Exercise:
According to the patch description, what do the attr remove routines return instead of rolling or committing transactions?

Re: [PATCH RESEND v18 10/11] xfs: Add delay ready attr remove routines

[Date Prev][Date Next][Thread Prev][Thread Next][Date Index][Thread Index]

 



On Wed, May 12, 2021 at 09:14:07AM -0700, Allison Henderson wrote:
> This patch modifies the attr remove routines to be delay ready. This
> means they no longer roll or commit transactions, but instead return
> -EAGAIN to have the calling routine roll and refresh the transaction. In
> this series, xfs_attr_remove_args is merged with
> xfs_attr_node_removename become a new function, xfs_attr_remove_iter.
> This new version uses a sort of state machine like switch to keep track
> of where it was when EAGAIN was returned. A new version of
> xfs_attr_remove_args consists of a simple loop to refresh the
> transaction until the operation is completed. A new XFS_DAC_DEFER_FINISH
> flag is used to finish the transaction where ever the existing code used
> to.
> 
> Calls to xfs_attr_rmtval_remove are replaced with the delay ready
> version __xfs_attr_rmtval_remove. We will rename
> __xfs_attr_rmtval_remove back to xfs_attr_rmtval_remove when we are
> done.
> 
> xfs_attr_rmtval_remove itself is still in use by the set routines (used
> during a rename).  For reasons of preserving existing function, we
> modify xfs_attr_rmtval_remove to call xfs_defer_finish when the flag is
> set.  Similar to how xfs_attr_remove_args does here.  Once we transition
> the set routines to be delay ready, xfs_attr_rmtval_remove is no longer
> used and will be removed.
> 
> This patch also adds a new struct xfs_delattr_context, which we will use
> to keep track of the current state of an attribute operation. The new
> xfs_delattr_state enum is used to track various operations that are in
> progress so that we know not to repeat them, and resume where we left
> off before EAGAIN was returned to cycle out the transaction. Other
> members take the place of local variables that need to retain their
> values across multiple function recalls.  See xfs_attr.h for a more
> detailed diagram of the states.
> 
> Signed-off-by: Allison Henderson <allison.henderson@xxxxxxxxxx>
> Reviewed-by: Chandan Babu R <chandanrlinux@xxxxxxxxx>
> Reviewed-by: Brian Foster <bfoster@xxxxxxxxxx>
> ---
>  fs/xfs/libxfs/xfs_attr.c        | 213 ++++++++++++++++++++++++++++------------
>  fs/xfs/libxfs/xfs_attr.h        | 131 ++++++++++++++++++++++++
>  fs/xfs/libxfs/xfs_attr_leaf.c   |   2 +-
>  fs/xfs/libxfs/xfs_attr_remote.c |  48 +++++----
>  fs/xfs/libxfs/xfs_attr_remote.h |   2 +-
>  fs/xfs/xfs_attr_inactive.c      |   2 +-
>  6 files changed, 314 insertions(+), 84 deletions(-)

Stored data entries:
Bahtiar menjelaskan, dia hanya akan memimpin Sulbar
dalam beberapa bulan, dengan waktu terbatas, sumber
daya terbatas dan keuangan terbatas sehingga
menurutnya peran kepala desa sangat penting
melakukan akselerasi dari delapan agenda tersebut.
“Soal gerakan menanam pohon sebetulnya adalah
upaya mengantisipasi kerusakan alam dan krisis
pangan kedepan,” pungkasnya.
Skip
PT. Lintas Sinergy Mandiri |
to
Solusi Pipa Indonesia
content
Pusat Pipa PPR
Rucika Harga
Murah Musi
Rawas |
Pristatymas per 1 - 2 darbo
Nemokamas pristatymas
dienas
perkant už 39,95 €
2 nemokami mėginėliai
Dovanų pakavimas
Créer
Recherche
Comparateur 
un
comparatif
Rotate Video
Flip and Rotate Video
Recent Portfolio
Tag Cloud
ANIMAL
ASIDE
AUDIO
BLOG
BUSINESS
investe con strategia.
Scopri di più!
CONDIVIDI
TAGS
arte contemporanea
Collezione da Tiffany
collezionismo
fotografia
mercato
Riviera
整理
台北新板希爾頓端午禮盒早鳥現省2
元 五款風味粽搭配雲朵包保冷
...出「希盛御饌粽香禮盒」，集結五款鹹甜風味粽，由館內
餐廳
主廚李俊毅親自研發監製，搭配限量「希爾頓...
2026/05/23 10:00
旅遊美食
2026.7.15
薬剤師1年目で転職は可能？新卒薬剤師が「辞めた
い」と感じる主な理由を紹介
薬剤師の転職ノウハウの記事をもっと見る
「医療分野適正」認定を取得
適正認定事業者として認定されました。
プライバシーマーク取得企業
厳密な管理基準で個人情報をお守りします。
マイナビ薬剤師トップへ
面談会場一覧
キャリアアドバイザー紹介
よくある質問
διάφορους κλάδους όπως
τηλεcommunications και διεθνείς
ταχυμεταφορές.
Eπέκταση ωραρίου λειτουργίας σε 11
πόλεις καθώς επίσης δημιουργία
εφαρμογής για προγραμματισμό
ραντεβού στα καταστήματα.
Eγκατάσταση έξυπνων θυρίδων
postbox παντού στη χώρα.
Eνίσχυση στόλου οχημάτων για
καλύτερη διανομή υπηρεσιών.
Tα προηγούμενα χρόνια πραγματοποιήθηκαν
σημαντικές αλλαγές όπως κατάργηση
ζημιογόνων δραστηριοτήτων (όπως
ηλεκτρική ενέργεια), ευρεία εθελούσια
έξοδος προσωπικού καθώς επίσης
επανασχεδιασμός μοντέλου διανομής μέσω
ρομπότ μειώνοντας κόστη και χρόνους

Exercise answer:
They return -EAGAIN so that the calling routine rolls and refreshes the transaction.